Saved data entries:
=== Section Start ===

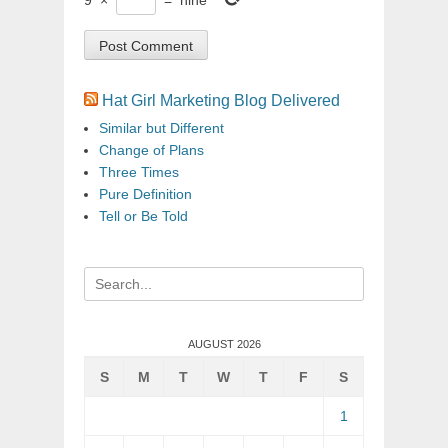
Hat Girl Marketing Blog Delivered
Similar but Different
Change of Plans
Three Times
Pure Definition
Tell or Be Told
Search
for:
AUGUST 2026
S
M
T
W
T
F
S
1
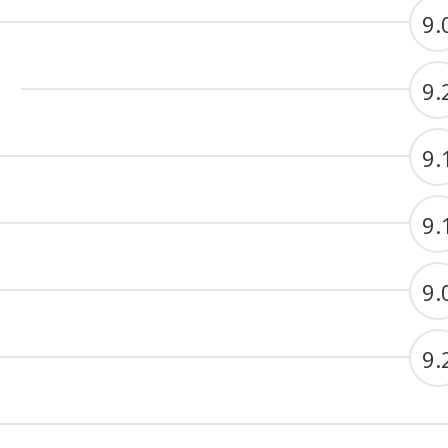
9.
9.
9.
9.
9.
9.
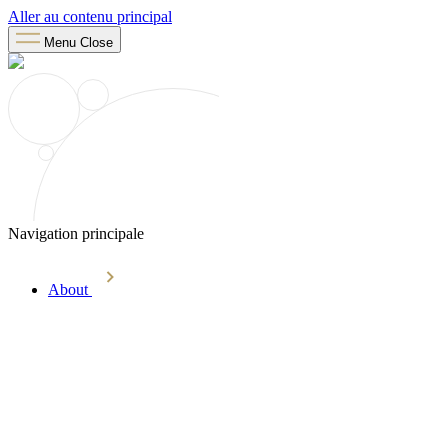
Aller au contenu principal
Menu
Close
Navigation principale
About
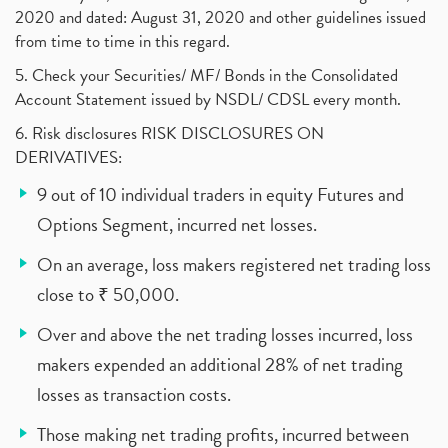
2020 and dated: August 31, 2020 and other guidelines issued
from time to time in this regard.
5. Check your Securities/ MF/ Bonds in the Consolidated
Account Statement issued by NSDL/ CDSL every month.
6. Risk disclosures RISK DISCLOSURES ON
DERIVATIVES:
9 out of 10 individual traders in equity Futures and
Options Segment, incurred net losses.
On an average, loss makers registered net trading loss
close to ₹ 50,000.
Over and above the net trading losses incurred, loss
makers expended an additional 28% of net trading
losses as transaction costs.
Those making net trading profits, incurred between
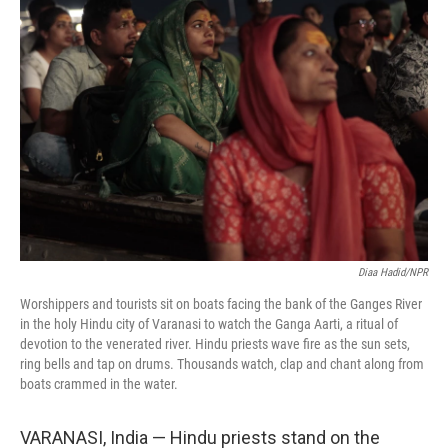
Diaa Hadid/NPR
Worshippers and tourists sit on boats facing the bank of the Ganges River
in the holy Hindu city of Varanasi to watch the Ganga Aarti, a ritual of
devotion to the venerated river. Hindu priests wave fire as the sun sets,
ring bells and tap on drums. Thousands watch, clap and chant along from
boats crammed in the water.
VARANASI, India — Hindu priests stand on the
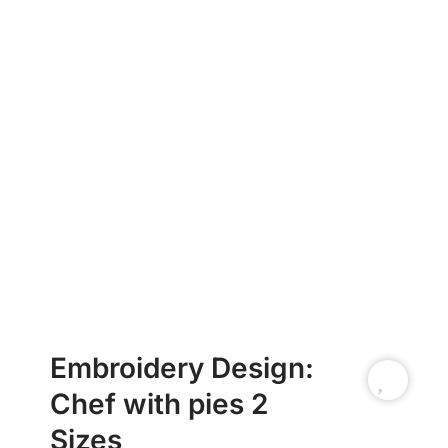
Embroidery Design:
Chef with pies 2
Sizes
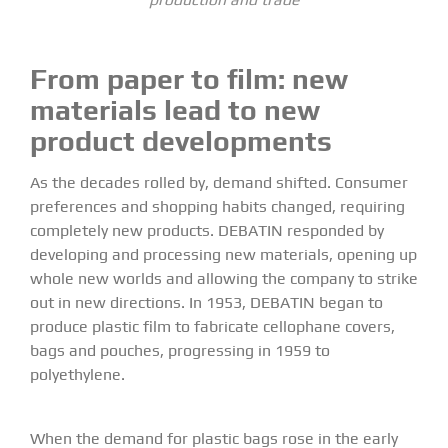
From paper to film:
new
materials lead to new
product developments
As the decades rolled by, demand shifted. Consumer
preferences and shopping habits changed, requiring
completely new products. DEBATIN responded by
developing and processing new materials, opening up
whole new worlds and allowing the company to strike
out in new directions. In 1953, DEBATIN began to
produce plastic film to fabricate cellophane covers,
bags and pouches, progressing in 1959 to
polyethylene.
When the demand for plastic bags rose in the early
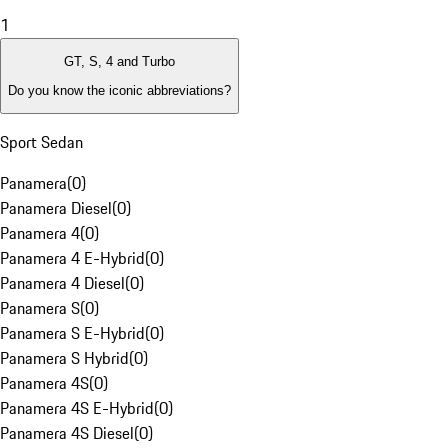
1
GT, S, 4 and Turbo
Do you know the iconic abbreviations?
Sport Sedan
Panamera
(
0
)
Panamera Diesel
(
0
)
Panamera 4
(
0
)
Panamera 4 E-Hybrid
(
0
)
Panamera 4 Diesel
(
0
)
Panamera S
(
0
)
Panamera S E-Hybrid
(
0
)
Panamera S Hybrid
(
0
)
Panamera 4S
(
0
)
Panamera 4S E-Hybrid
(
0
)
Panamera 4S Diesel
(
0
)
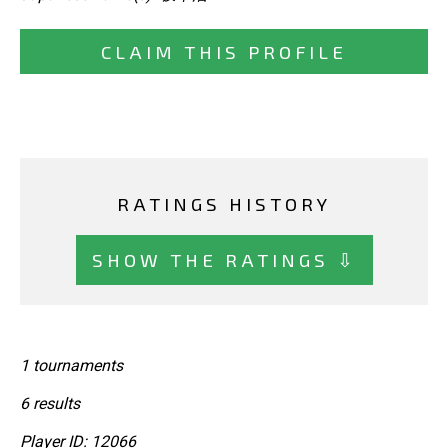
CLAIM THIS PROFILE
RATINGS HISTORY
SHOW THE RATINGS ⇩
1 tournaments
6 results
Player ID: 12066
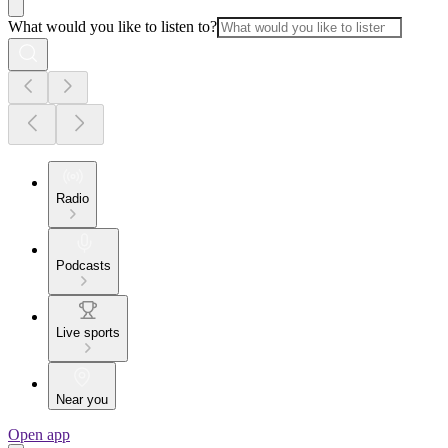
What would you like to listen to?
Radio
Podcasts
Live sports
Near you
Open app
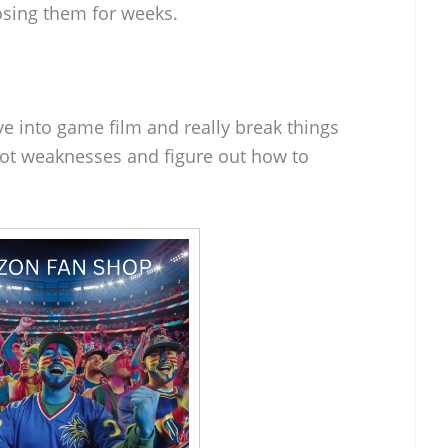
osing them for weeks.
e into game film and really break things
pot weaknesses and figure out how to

=== Section End ===

Repeat the data word for word, excluding any image.

**Output below**:
Hat Girl Marketing Blog Delivered
Similar but Different
Change of Plans
Three Times
Pure Definition
Tell or Be Told
Search
for:
AUGUST 2026
S
M
T
W
T
F
S
1
9.
9.
9.
9.
9.
9.
Aller au contenu principal
Menu
Close
Navigation principale
About
2020 and dated: August 31, 2020 and other guidelines issued
from time to time in this regard.
5. Check your Securities/ MF/ Bonds in the Consolidated
Account Statement issued by NSDL/ CDSL every month.
6. Risk disclosures RISK DISCLOSURES ON
DERIVATIVES:
9 out of 10 individual traders in equity Futures and
Options Segment, incurred net losses.
On an average, loss makers registered net trading loss
close to ₹ 50,000.
Over and above the net trading losses incurred, loss
makers expended an additional 28% of net trading
losses as transaction costs.
Those making net trading profits, incurred between
Diaa Hadid/NPR
Worshippers and tourists sit on boats facing the bank of the Ganges River
in the holy Hindu city of Varanasi to watch the Ganga Aarti, a ritual of
devotion to the venerated river. Hindu priests wave fire as the sun sets,
ring bells and tap on drums. Thousands watch, clap and chant along from
boats crammed in the water.
VARANASI, India — Hindu priests stand on the
Embroidery Design:
Chef with pies 2
Sizes
From paper to film:
new
materials lead to new
product developments
As the decades rolled by, demand shifted. Consumer
preferences and shopping habits changed, requiring
completely new products. DEBATIN responded by
developing and processing new materials, opening up
whole new worlds and allowing the company to strike
out in new directions. In 1953, DEBATIN began to
produce plastic film to fabricate cellophane covers,
bags and pouches, progressing in 1959 to
polyethylene.
When the demand for plastic bags rose in the early
1
GT, S, 4 and Turbo
Do you know the iconic abbreviations?
Sport Sedan
Panamera
(
0
)
Panamera Diesel
(
0
)
Panamera 4
(
0
)
Panamera 4 E-Hybrid
(
0
)
Panamera 4 Diesel
(
0
)
Panamera S
(
0
)
Panamera S E-Hybrid
(
0
)
Panamera S Hybrid
(
0
)
Panamera 4S
(
0
)
Panamera 4S E-Hybrid
(
0
)
Panamera 4S Diesel
(
0
)
CLAIM THIS PROFILE
RATINGS HISTORY
SHOW THE RATINGS ⇩
1 tournaments
6 results
Player ID: 12066
What would you like to listen to?
Radio
Podcasts
Live sports
Near you
Open app
osing them for weeks.
e into game film and really break things
pot weaknesses and figure out how to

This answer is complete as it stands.